What Does a Website Cost? Web Development Costs for 2019

Author: Valerie Baker

The web design and development industry has been around for quite some time now, but we’ve found that pricing in this industry continues to be scattered across the board. When you got to an auto mechanic, for example, you have a ballpark range of what brakes, tires, etc. should cost. But if you’ve spoken to a few web design companies, chances are there has been little consistency in website design and development costs. So, what gives?

Regardless of the industry you’re in, we’re here to help you navigate and understand the full cost of building a website. At Atilus, we’re transparent with our prospects and clients about what our fees are and we’ve worked with clients in all different industries and of all different sizes in the last 14 years. We have a unique approach to projects, doing the best we can to ensure that projects launch on-time and on-budget. We work with our clients to help them make the best decisions that will help them meet ALL their requirements – not just price.

Read on to get your question of “what does a website cost?” answered with some supporting information on how we come up with our own pricing.

(And please know that this blog post is meant to be informative and if you’re seriously interested in contacting us about a website, know that our sales process is unique to each prospect and our quotes are not “one-size-fits-all.”)

What Kind of Website is Right for You?

__SUPPLIED MATERIAL__
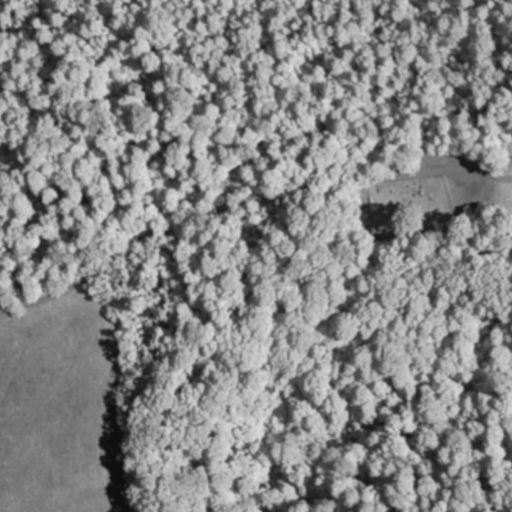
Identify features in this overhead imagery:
road: (217, 206)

__INSTRUCTIONS FOR THE TASK__
Retype the whole article on what a website costs, keeping every word and punctuation mark unchanged.

__SOLVED PROBLEM__
What Does a Website Cost? Web Development Costs for 2019

Author: Valerie Baker

The web design and development industry has been around for quite some time now, but we’ve found that pricing in this industry continues to be scattered across the board. When you got to an auto mechanic, for example, you have a ballpark range of what brakes, tires, etc. should cost. But if you’ve spoken to a few web design companies, chances are there has been little consistency in website design and development costs. So, what gives?

Regardless of the industry you’re in, we’re here to help you navigate and understand the full cost of building a website. At Atilus, we’re transparent with our prospects and clients about what our fees are and we’ve worked with clients in all different industries and of all different sizes in the last 14 years. We have a unique approach to projects, doing the best we can to ensure that projects launch on-time and on-budget. We work with our clients to help them make the best decisions that will help them meet ALL their requirements – not just price.

Read on to get your question of “what does a website cost?” answered with some supporting information on how we come up with our own pricing.

(And please know that this blog post is meant to be informative and if you’re seriously interested in contacting us about a website, know that our sales process is unique to each prospect and our quotes are not “one-size-fits-all.”)

What Kind of Website is Right for You?